Hissikablelvuku

Yiğit Ahmet Kurt
5 min readFeb 23, 2025

Paul Klee — The Man Of Confusion
Paul Klee — The Man Of Confusion — 1939

Sürekli işler halde, onca karara ve yargıya varan düşünceler içindeki insanın iki ana düşünme biçimini en son Daniel Kahneman hızlı ve yavaş olarak çerçevelemiş ve içini oldukça da doldurmuştu. Sistem 1, yani otomatik ve hızlı işleyen biçim ile Sistem 2, yani çaba isteyen ve zihinsel işlem gereken yavaş biçim.

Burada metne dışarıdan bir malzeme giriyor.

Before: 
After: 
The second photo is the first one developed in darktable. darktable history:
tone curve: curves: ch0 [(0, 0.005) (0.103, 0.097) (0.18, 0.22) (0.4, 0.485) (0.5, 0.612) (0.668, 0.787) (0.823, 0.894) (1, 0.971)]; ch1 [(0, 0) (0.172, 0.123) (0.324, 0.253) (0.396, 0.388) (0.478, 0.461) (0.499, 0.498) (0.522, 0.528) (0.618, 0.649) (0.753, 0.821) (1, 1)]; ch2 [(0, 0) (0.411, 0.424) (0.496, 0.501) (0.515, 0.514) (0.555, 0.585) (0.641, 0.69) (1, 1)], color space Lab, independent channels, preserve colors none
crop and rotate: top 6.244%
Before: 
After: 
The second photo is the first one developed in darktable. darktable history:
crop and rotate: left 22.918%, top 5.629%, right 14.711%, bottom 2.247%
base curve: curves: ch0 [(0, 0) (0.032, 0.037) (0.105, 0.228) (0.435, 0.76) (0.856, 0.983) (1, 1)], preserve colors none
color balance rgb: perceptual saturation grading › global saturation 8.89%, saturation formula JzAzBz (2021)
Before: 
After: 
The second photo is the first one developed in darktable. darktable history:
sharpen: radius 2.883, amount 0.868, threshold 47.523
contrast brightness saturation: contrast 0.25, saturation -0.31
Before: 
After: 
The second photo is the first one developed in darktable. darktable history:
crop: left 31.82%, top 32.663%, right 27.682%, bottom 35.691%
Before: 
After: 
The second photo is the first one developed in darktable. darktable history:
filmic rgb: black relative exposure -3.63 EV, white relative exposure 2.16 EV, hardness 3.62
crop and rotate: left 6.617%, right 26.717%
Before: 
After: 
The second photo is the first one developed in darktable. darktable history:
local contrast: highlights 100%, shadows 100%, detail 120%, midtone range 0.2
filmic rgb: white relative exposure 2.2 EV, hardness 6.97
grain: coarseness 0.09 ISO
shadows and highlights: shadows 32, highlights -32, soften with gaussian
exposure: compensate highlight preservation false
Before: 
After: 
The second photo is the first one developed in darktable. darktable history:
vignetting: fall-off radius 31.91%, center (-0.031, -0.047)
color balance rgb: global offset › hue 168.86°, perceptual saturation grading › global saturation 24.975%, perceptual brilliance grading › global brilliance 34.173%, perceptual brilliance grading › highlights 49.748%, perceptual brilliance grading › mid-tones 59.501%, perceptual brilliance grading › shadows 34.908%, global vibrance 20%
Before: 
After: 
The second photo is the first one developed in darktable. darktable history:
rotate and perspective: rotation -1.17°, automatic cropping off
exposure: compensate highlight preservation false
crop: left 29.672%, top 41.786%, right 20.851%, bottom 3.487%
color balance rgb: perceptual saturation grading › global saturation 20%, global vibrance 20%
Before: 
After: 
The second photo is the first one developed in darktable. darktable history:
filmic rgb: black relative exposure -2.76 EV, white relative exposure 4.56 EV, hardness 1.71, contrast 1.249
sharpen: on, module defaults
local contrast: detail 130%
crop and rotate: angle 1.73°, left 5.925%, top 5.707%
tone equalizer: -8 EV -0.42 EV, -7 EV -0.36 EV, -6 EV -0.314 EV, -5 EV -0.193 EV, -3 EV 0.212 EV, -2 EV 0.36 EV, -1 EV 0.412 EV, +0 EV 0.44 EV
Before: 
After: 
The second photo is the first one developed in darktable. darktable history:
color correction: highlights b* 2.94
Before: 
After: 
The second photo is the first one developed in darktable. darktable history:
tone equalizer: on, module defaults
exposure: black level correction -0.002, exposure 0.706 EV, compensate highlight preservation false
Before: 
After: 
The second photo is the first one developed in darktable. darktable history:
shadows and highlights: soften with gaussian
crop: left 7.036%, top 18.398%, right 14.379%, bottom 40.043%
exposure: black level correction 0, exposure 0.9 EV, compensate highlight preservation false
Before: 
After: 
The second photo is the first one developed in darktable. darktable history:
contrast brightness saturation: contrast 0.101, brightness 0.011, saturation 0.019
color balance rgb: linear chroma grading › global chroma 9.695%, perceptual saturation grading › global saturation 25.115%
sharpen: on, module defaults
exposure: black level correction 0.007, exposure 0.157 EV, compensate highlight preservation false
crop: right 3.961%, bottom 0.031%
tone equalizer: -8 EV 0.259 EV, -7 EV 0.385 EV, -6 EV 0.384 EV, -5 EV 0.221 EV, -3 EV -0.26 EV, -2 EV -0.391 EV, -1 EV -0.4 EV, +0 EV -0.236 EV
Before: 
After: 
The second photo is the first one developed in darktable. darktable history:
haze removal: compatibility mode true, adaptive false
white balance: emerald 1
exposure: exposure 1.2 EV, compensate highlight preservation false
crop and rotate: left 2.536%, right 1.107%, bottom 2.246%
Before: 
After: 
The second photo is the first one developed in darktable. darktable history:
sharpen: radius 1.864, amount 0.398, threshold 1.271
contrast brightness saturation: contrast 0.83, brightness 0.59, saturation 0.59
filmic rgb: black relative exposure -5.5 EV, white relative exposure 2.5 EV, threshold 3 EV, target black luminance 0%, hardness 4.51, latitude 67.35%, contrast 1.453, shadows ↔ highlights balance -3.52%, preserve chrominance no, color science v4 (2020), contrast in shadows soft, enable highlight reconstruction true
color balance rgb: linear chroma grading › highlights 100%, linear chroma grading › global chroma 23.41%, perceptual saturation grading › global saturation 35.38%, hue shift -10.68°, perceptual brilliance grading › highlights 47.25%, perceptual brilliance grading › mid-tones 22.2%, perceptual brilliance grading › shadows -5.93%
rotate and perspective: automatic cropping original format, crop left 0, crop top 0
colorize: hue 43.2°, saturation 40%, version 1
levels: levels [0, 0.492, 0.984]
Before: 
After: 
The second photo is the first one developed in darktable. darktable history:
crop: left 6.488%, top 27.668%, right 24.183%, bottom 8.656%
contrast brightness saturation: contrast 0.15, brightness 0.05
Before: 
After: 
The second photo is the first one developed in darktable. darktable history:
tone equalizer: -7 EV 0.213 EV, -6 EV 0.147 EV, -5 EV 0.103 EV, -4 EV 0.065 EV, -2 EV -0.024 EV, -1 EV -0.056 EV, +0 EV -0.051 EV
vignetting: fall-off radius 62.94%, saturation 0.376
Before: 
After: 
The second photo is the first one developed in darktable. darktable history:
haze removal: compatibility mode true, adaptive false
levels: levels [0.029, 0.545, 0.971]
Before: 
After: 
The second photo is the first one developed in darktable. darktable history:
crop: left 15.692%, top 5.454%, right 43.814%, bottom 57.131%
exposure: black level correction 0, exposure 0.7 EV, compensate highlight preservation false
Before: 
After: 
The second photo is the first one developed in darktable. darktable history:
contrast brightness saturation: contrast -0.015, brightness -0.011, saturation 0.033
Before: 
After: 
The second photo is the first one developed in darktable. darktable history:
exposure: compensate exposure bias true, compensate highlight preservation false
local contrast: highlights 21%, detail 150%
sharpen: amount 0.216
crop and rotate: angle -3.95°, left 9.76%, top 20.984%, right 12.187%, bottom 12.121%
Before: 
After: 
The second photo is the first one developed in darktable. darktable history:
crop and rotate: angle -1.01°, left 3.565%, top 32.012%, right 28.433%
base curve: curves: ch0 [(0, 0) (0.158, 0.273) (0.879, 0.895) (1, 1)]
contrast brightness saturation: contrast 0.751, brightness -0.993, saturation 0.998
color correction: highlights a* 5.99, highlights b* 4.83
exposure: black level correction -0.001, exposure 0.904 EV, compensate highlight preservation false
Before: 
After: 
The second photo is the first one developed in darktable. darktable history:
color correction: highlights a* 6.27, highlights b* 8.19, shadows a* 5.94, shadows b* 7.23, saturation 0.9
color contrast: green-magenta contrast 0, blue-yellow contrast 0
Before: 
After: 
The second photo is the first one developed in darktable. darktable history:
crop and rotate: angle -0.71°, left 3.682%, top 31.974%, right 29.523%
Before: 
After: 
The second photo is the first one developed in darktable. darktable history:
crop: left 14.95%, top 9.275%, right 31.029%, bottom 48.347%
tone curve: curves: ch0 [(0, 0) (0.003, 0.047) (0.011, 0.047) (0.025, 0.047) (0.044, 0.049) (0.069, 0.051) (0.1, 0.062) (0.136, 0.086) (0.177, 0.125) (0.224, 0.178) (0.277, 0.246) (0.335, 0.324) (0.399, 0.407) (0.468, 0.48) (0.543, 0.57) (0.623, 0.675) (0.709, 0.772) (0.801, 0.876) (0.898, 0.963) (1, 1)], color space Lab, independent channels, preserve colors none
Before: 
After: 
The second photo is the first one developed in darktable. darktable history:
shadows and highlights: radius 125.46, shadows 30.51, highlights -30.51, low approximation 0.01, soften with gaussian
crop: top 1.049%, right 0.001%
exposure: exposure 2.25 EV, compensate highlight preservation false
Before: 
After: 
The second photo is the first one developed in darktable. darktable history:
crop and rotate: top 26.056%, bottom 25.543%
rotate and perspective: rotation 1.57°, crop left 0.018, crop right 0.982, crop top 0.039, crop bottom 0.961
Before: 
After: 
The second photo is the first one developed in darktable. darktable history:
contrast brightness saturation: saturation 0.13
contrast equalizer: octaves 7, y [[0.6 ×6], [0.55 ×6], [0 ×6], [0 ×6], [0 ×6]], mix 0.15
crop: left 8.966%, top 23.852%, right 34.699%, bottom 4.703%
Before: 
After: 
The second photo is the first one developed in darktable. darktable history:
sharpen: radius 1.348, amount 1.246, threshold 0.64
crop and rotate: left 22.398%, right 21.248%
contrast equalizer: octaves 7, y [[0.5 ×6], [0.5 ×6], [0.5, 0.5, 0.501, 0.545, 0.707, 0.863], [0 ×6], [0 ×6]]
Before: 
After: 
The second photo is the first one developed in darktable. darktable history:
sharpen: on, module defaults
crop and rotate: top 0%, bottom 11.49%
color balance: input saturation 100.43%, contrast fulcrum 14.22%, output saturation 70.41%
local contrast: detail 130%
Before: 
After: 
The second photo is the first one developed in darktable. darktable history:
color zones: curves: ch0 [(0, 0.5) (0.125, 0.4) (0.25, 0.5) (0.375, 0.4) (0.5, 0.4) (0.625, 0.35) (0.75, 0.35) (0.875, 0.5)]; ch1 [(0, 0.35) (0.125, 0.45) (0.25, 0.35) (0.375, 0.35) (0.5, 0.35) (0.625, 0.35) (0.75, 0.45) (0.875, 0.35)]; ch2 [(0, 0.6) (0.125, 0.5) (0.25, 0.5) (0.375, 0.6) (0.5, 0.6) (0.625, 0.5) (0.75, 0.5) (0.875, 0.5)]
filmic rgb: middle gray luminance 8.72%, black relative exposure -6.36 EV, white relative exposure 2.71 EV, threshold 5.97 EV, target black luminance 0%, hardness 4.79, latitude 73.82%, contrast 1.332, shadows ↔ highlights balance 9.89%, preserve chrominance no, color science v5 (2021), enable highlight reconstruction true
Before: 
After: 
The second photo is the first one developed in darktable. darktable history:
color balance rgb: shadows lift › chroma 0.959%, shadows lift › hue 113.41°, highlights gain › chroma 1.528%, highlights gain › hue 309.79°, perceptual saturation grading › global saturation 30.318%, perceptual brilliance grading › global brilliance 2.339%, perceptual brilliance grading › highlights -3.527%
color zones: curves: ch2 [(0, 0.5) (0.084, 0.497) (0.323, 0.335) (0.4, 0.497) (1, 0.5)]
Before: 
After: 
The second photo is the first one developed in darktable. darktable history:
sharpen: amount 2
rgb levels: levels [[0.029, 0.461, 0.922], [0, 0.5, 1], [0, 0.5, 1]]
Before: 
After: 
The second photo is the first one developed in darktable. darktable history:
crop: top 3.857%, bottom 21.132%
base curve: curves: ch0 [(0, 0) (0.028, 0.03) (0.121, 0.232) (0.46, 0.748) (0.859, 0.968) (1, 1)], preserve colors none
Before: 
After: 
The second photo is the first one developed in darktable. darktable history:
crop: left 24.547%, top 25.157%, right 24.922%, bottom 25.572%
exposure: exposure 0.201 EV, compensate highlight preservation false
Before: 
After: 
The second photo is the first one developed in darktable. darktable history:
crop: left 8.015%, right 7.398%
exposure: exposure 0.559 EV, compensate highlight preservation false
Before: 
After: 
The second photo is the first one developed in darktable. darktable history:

Kendi örnekleri üzerinden biraz daha hatırlarsak;

  • Bir nesnenin diğerinden daha uzakta olduğunu saptamak, ani bir sesin kaynağına yönelmek, “tencere yuvarlanmış…” cümlesini tamamlamak gibi etkinlikler Sistem 1’in etkinlikleri. Hayatta kalmamızı sağlayan tepkiler, onca günlük rutin davranışlar bu hızlı düşüncelerin elinde.
  • Şaşırtıcı bir sesi tanımlamak için belleğinizi taramak, dar bir yere park etmek, dikkati sirkteki palyaçolara odaklamak gibi etkinlikler de Sistem 2’ye ait olanlar. Analiz gerektiren ve dikkat isteyen davranışlar bu yavaş düşüncelerin elinde.

Kuşkusuz bir biriyle geçişken, bir birini besleyen sistemler. Özellikle gün içindeki karar sayımızı düşündüğümüzde zihnin oldukça ağırlıklı bir şekilde Sistem 1’in elinde olduğu açık ancak ona bu çevikliği öğreten tekrarlarımızın bir çoğu da vaktiyle dikkat kesilmelerimizden geliyor. Bazılarını atalarımızdan devraldığımız söylenir ama sonuçta bu da bir tecrübeler eseri değil midir?

Onca tekrarın yarattığı his; sezgi. Asıl üzerine konuşmak istediğim de bu.

Altıncı hissi kuvvetli, sezgileri müthiş dediğimiz kişilerin bu efsunlu halinin altını dolduran da en çok, tekrarlarının çokluğu aslında. Yıldız Patikaları ve Yabani İşaretler adlı kitabında Tristan Gooley, bir balıkçıdan bahseder. Alabalığın tam olarak hangi noktadan çıkacağını tahmin edebilse de bunu nasıl anlayabildiğini açıklaması istendiğinde zorlanacağını söyler. Zihnimiz bazen bize bile hissettirmeden öğrenir, net bir cevabımız yoktur ama bu cevabın olmamasından değildir. Örneğin Tristan Gooley’in balıkçısından devam edersek; “Düşününce, bu balıkçı bir bulutun güneşi kapattığını, gözleriyle ve zihniyle işbirliği içinde algıladığını fark eder. Güneş ışığından mahrum kalan sivrisinekler gökyüzünden süzülür ve alabalık onları avlayabilmek için yüzeye çıkar. Ancak balıkçının hissettiği şey, alabalığın yüzeye çıkacağıdır.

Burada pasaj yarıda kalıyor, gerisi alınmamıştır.